The function merges the sorted vectors x1 and x2 into a single vector, and merges y1 and y2 in the same way. It then fits the decreasing vector z that minimises the total squared error sum((z-y)^2) where y is the merged vector of y1 and y2. By setting x2=y2=NULL, this function can perform isotonic regression on a single data set.
The solution to isotonic regression can be shown to be given by blockwise averages of the original data, where the blocks correspond to the convex hull of the cumulative sums.
Value
An object of class "isotonic" with the following components
- x
The sorted x1 and x2 values with Inf appended.
- y
The fitted isotonic regression values with 0 appended.
- data
The original y1 and y2 values, corresponding to increasing order of the combined x1 and x2 vectors.
Author(s)
Toby Kenney
Examples
set.seed(1)
x1<-seq_len(1000)
y1<-rnorm(1000)+3*exp(-x1/500)
x2<-seq_len(100)*2.1001
y2<-rnorm(100)+3*exp(-x2/500)
ir<-isotonic.regression(x1,y1,x2,y2)
graphics::plot(ir$x,ir$y)
Interpolation from Isotonic Regression
Description
Interpolates a prediction from an isotonic regression object
Usage
## S3 method for class 'isotonic'
predict(object,newdata,...)
Arguments
object |
The isotonic regression object, consisting of a list with three components:
|
newdata |
The values for which the function is to be calculated. |
... |
Any additional arguments are ignored. |
Details
For each element of newdata, this function identifies the first element of object$x that is larger, and looks up the corresponding element of object$y.
Value
A vector of corresponding values of the step function.
Author(s)
Toby Kenney
Examples
set.seed(1)
x1<-seq_len(1000)
y1<-rnorm(1000)+3*exp(-x1/500)
x2<-seq_len(100)*2.001
y2<-rnorm(100)+3*exp(-x2/500)
ir<-isotonic.regression(x1,y1,x2,y2)
fitted<-predict(ir,newdata=seq_len(10000)/10)
Select the cut-off using HVS
Description
Selects a p-value cut-off for hypergraph variable selection on a graph.
Usage
select.cutoff(G,batchsize=100,nbatch=100,level=0.05,threshold=NULL)
Arguments
G |
The graph, represented as a square matrix.
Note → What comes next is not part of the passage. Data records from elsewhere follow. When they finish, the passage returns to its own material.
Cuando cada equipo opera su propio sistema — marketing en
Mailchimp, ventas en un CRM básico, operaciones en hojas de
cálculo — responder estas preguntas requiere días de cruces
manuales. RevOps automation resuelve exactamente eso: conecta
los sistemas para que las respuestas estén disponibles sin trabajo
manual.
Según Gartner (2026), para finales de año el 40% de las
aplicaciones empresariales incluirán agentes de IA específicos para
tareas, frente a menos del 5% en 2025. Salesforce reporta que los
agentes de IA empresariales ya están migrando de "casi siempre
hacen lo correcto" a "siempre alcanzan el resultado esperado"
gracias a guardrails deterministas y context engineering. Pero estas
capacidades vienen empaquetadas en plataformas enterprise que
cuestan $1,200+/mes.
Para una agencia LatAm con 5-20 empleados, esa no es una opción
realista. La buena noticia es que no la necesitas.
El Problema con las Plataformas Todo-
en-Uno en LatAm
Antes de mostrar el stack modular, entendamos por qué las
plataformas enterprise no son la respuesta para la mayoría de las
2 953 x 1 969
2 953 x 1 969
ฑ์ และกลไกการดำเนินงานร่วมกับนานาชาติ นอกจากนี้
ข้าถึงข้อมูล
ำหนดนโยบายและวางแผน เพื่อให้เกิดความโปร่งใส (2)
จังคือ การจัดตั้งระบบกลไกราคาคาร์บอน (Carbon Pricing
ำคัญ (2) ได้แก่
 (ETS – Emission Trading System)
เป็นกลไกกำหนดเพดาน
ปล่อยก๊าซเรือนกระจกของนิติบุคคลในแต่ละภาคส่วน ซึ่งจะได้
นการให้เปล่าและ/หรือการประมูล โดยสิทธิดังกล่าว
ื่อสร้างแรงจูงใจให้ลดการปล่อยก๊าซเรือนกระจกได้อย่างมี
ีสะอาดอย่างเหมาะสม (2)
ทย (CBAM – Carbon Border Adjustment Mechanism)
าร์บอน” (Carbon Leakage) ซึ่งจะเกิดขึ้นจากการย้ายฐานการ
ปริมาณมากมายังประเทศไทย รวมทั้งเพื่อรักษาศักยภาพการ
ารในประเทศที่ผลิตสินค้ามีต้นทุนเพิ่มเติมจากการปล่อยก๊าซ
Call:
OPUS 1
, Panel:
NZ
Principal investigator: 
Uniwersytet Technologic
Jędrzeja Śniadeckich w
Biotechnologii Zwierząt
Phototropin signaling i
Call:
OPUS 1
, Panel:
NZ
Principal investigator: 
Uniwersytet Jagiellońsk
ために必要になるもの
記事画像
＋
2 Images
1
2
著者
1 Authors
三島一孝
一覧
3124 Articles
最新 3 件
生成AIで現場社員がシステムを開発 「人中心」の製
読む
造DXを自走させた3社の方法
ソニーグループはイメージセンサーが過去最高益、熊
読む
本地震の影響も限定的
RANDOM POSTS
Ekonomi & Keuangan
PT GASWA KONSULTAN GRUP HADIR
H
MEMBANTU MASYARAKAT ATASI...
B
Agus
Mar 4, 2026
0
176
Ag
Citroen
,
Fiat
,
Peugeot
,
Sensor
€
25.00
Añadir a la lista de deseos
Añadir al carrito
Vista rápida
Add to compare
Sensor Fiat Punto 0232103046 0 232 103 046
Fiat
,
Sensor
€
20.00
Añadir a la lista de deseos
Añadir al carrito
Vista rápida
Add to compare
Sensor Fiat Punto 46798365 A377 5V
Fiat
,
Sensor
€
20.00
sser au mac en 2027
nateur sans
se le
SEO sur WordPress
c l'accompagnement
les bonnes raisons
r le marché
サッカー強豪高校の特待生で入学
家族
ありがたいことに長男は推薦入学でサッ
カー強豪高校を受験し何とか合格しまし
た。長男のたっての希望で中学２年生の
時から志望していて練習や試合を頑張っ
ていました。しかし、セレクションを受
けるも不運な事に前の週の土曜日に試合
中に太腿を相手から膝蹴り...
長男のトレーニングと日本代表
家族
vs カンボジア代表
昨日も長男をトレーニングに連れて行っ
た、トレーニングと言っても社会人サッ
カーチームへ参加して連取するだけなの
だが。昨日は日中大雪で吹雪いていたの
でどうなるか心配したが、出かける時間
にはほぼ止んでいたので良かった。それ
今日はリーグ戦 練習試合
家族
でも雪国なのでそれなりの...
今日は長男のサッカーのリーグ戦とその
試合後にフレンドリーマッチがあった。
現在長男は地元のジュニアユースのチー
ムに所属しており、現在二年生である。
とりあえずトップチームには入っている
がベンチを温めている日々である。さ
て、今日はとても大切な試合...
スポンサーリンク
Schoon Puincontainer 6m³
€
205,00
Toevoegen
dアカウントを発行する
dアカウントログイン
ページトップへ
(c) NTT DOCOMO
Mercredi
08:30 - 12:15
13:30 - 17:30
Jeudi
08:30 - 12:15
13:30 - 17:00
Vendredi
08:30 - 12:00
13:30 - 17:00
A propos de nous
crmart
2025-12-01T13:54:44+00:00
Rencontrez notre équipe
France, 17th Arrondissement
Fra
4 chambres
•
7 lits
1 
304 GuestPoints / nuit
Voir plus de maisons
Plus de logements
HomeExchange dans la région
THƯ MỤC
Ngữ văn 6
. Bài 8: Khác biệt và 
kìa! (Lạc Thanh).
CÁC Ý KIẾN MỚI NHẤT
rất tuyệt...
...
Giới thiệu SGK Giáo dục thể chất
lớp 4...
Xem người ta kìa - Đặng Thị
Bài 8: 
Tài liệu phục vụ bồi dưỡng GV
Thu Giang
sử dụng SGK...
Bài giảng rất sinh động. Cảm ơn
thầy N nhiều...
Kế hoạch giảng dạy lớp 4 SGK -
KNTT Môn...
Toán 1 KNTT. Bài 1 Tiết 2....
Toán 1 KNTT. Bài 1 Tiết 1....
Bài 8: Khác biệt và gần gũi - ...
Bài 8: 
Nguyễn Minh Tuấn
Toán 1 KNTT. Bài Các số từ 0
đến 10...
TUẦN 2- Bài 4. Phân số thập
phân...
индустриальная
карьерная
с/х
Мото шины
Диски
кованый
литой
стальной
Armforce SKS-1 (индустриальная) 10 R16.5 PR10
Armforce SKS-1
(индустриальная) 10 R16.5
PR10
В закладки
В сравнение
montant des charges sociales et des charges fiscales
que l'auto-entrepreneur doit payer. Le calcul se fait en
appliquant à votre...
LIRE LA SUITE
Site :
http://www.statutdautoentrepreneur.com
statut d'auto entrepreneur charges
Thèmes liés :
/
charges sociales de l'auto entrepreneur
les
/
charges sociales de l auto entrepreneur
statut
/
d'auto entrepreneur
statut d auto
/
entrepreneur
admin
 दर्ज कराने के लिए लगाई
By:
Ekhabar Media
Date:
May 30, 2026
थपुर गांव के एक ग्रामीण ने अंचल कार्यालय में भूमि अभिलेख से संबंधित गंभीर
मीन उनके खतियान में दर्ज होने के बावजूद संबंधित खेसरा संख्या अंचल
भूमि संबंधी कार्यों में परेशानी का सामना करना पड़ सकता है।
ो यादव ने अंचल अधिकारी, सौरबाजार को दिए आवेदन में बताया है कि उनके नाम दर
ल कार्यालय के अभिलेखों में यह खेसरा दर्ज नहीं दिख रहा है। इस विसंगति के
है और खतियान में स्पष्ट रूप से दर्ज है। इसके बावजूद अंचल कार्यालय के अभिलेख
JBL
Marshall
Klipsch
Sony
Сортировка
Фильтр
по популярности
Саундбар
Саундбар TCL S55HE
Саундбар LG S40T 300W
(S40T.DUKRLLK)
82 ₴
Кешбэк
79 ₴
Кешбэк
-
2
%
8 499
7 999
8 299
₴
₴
The values in the matrix represent the p-values of hypothesis tests corresponding to the edges of the graph (with diagonal elements corresponding to loops). |
batchsize |
The size of each batch of points. |
nbatch |
The number of batches |
level |
The desired FDR control level. If threshold is set to a numeric value, then this value is overridden. |
threshold |
Either a numeric value or null or "PRDS". If the value is null or "PRDS", then the value is recalculated to control the gFDR at the specified level, either under no dependence assumptions, or under the PRDS assumption. |
Details
This selects the largest cut-off c such that the number of vertices minus the log to base 2 of the number of independent sets of the graph with edges having values below this cut-off, is more than or equal to c times the parameter "threshold".
Value
An object of class c("HVS","GLSUP") which includes the following components:
- level
The specified gFDR control level.
- pv
The p-values in increasing order.
- sizing
The sizing function applied to the hyperedges with smallest p-values.
- rejected
Logical vector indicating which p-values are less than the cut-off.
- cut.off.slope
The specified or calculated threshold.
- pv.cut.off
The p-value cut-off.
- sizing.function
The estimated sizing function from isotonic regression. This can be studied to determine the uncertainty in counting the number of sets.
Author(s)
Toby Kenney, Sarah Organ
References
Hypergraph Variable Selection with False Discovery Rate Control
Sarah Organ, Toby Kenney, Hong Gu
http://arxiv.org/abs/2606.20514
Examples
set.seed(1)
G<-matrix(runif(400)/10,20,20)
G<-pmin(G,t(G)) # make G symmetric
cut.off<-select.cutoff(G,threshold="PRDS")